Researchers from Rutgers University say that confronting and calling out a white person for making a racist or sexist remark usually causes that individual to reflect on and assess their words and actions. Additionally, after being challenged for their bigotry, most people are far less likely to openly make racist statements again.
More specifically, the study concludes that Caucasian men or women who are confronted after talking in a derogatory manner about African Americans, Latinos, or women in general, often end up recognizing the error of their ways.
“Many people are reluctant to confront instances of bias because they worry about backlash from others,” says Kimberly Chaney, a doctoral graduate student in social psychology at Rutgers University-New Brunswick’s School of Arts and Sciences, in a release. “But we found that confronting prejudice can be a powerful way to reduce not just one but multiple types of prejudice. We all have the ability to make a change and sometimes speaking out against small instances of bias may make a big change.”
Facing racism and sexism changes how people think
The first portion of the study involves 161 white college students. Each participant was shown a series of images of both Caucasian and African American individuals, with each image being accompanied by a descriptive sentence. Then, participants were asked to draw their own conclusions regarding the people in the provided pictures.

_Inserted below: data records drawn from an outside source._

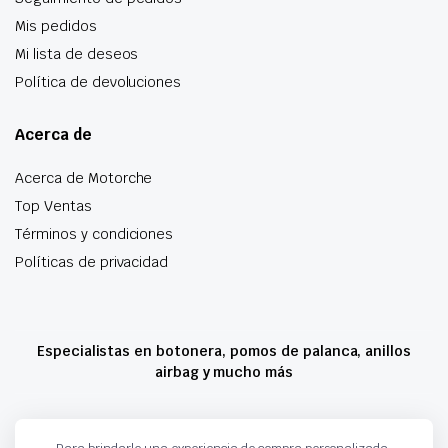
Mis pedidos
Mi lista de deseos
Política de devoluciones
Acerca de
Acerca de Motorche
Top Ventas
Términos y condiciones
Políticas de privacidad
Especialistas en botonera, pomos de palanca, anillos
airbag y mucho más
Copyright 2024 © Motorche Autoparts. Todos los derechos reservados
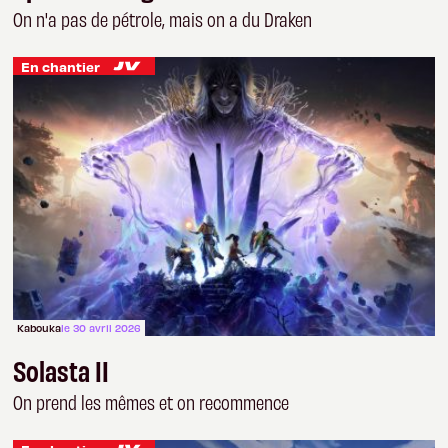
On n'a pas de pétrole, mais on a du Draken
En chantier
Kabouka
le 30 avril 2026
Solasta II
On prend les mêmes et on recommence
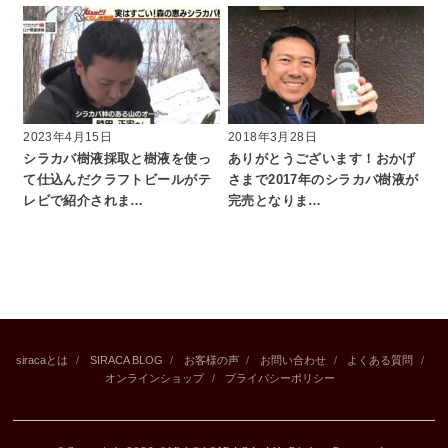
2023年4月15日
2018年3月28日
シラカバ樹液採取と樹液を使っ
ありがとうございます！おかげ
て仕込んだクラフトビールがテ
さまで2017年のシラカバ樹液が
レビで紹介されま…
完売となりま…
siracaとは
SIRACA BLOG
お客様の声
お問い合わせ
よくある質問
オンラインショップ
プライバシーポリシー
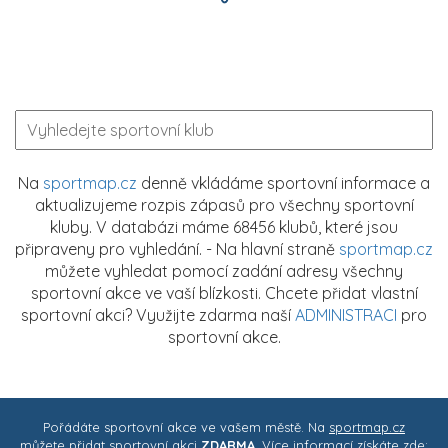
Na
sportmap.cz
denně vkládáme sportovní informace a
aktualizujeme rozpis zápasů pro všechny sportovní
kluby. V databázi máme 68456 klubů, které jsou
připraveny pro vyhledání. - Na hlavní straně
sportmap.cz
můžete vyhledat pomocí zadání adresy všechny
sportovní akce ve vaší blízkosti. Chcete přidat vlastní
sportovní akci? Využijte zdarma naší
ADMINISTRACI
pro
sportovní akce.
Pořádáte sportovní akce ve vašem městě. Na
sportmap.cz
můžete přidat sportovní akci
ZDARMA
. Více informací získáte zde:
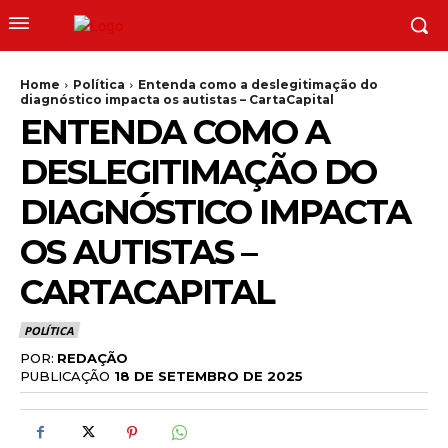
Home
Política
Entenda como a deslegitimação do
diagnóstico impacta os autistas – CartaCapital
ENTENDA COMO A
DESLEGITIMAÇÃO DO
DIAGNÓSTICO IMPACTA
OS AUTISTAS –
CARTACAPITAL
POLÍTICA
POR:
REDAÇÃO
PUBLICAÇÃO
18 DE SETEMBRO DE 2025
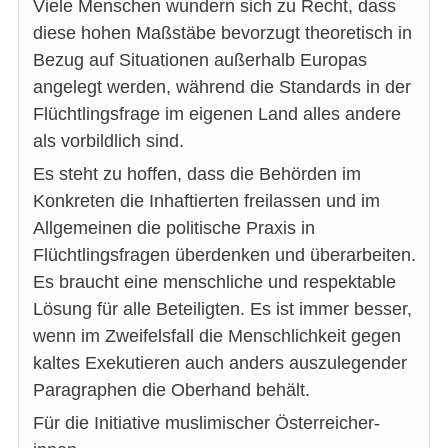
Viele Menschen wundern sich zu Recht, dass
diese hohen Maßstäbe bevorzugt theoretisch in
Bezug auf Situationen außerhalb Europas
angelegt werden, während die Standards in der
Flüchtlingsfrage im eigenen Land alles andere
als vorbildlich sind.
Es steht zu hoffen, dass die Behörden im
Konkreten die Inhaftierten freilassen und im
Allgemeinen die politische Praxis in
Flüchtlingsfragen überdenken und überarbeiten.
Es braucht eine menschliche und respektable
Lösung für alle Beteiligten. Es ist immer besser,
wenn im Zweifelsfall die Menschlichkeit gegen
kaltes Exekutieren auch anders auszulegender
Paragraphen die Oberhand behält.
Für die Initiative muslimischer Österreicher-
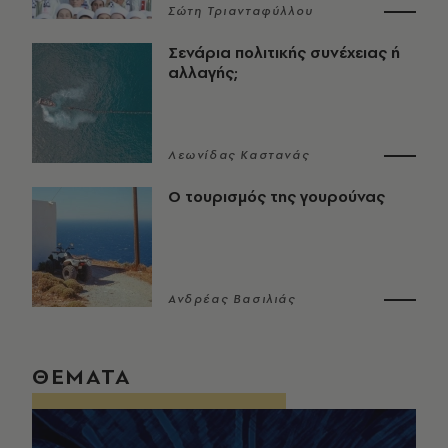
Σώτη Τριανταφύλλου
Σενάρια πολιτικής συνέχειας ή
αλλαγής;
Λεωνίδας Καστανάς
Ο τουρισμός της γουρούνας
Ανδρέας Βασιλιάς
ΘΕΜΑΤΑ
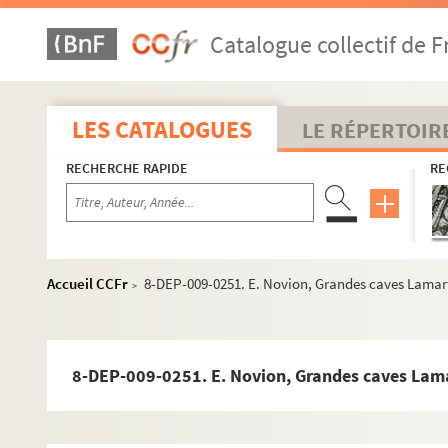
3e arrondissement
Catalogue collectif de F
4e arrondissement
5e arrondissement
6e arrondissement
LES CATALOGUES
LE RÉPERTOIR
7e arrondissement
RECHERCHE RAPIDE
RE
8e arrondissement
9e arrondissement
8-DEP-009-0900. Agence et dépôt de la mais
8-DEP-009-0901. Agence générale de Bouytaud
Accueil CCFr
8-DEP-009-0251. E. Novion, Grandes caves Lamar
>
8-DEP-009-0340. Agence générale du champa
8-DEP-009-0341. Alexandre, puis C. Dailly
4-DEP-009-0329. G. Boutelleau et Cie, Union d
8-DEP-009-0251. E. Novion, Grandes caves Lam
4-DEP-009-0328. Bureaux de la Société anomym
4-DEP-009-0223. Caves du Café Riche Brasseri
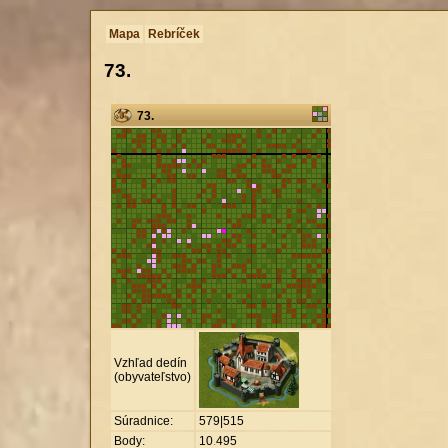
Mapa
Rebríček
73.
73.
Vzhľad dedín
(obyvateľstvo)
Súradnice:
579|515
Body:
10
.
495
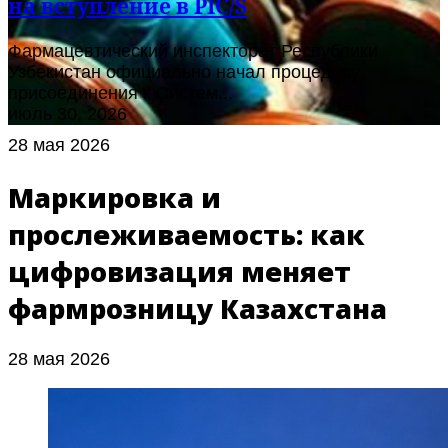
на вступление в PIC/S
Фармацевтический инспекторат Республики
Узбекистан официально начал процедуру
присоединения к Систем...
июль 30, 2026
28 мая 2026
Маркировка и
прослеживаемость: как
цифровизация меняет
фармрозницу Казахстана
28 мая 2026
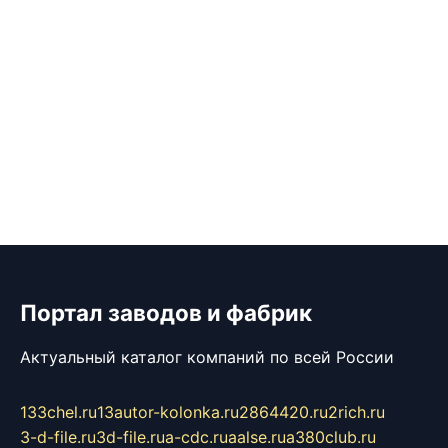
Портал заводов и фабрик
Актуальный каталог компаний по всей России
133chel.ru
13autor-kolonka.ru
2864420.ru
2rich.ru
3-d-file.ru
3d-file.ru
a-cdc.ru
aalse.ru
a380club.ru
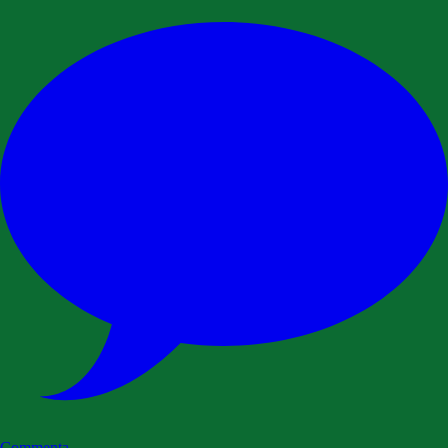
Commenta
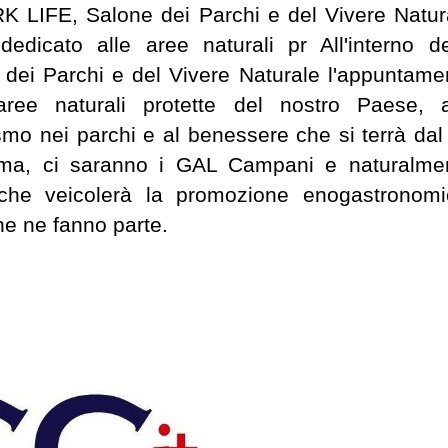
ARK LIFE, Salone dei Parchi e del Vivere Natur
dedicato alle aree naturali pr All'interno de
dei Parchi e del Vivere Naturale l'appuntame
 aree naturali protette del nostro Paese, a
rismo nei parchi e al benessere che si terrà dal
Roma, ci saranno i GAL Campani e naturalme
e,che veicolerà la promozione enogastronomi
he ne fanno parte.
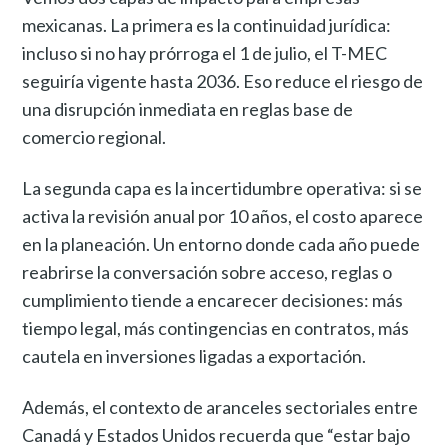
mexicanas. La primera es la continuidad jurídica:
incluso si no hay prórroga el 1 de julio, el T-MEC
seguiría vigente hasta 2036. Eso reduce el riesgo de
una disrupción inmediata en reglas base de
comercio regional.
La segunda capa es la incertidumbre operativa: si se
activa la revisión anual por 10 años, el costo aparece
en la planeación. Un entorno donde cada año puede
reabrirse la conversación sobre acceso, reglas o
cumplimiento tiende a encarecer decisiones: más
tiempo legal, más contingencias en contratos, más
cautela en inversiones ligadas a exportación.
Además, el contexto de aranceles sectoriales entre
Canadá y Estados Unidos recuerda que “estar bajo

However, three of the images of African American men included descriptions purposely designed to illicit a racist response. For example, “This man spends a lot of time behind bars.”
Next, half of the college students were randomly confronted for a negative stereotype in one of their responses to the initial prompt. Those participants were then told to assess another series of images, this time including a few pictures of women intended to evoke stereotypical sexist remarks. For example, an image of a woman was presented with the caption, “Works in a hospital.” Researchers then looked to see if participants guessed the woman was a doctor or a nurse.
Interestingly, participants who had already been confronted about using negative African American stereotypes in the first experiment were much less likely to use any sexist stereotypes about the pictured women than those who hadn’t been confronted at all.
Confrontation can have lasting effects
Another experiment was also held investigating the opposite; does being confronted about sexism cut down on future racist behavior or remarks? A group of white male participants were told individually that they were going to have an online discussion with another adult white male regarding “moral dilemmas.”
One of those dilemmas involves a nurse who discovered an issue at a hospital. Half of the experiment’s participants who referred to the nurse as “she” were later confronted by their online partner. Then, those participants were told to perform another task involving images and descriptions of different minorities.
Once again, results show that people who had already been confronted about stereotyping women were much less likely to use any racist verbiage in the subsequent task.
“There is still a lot more to understand about confronting prejudice, including how it should be done, what you should say and when it will be most effective,” comments study co-author Diana Sanchez, a professor of psychology at Rutgers. “Confronting someone is challenging, but we hope that knowing that it can be effective might make people more willing to step up.”
The study is published in Social Psychological and Personality Science.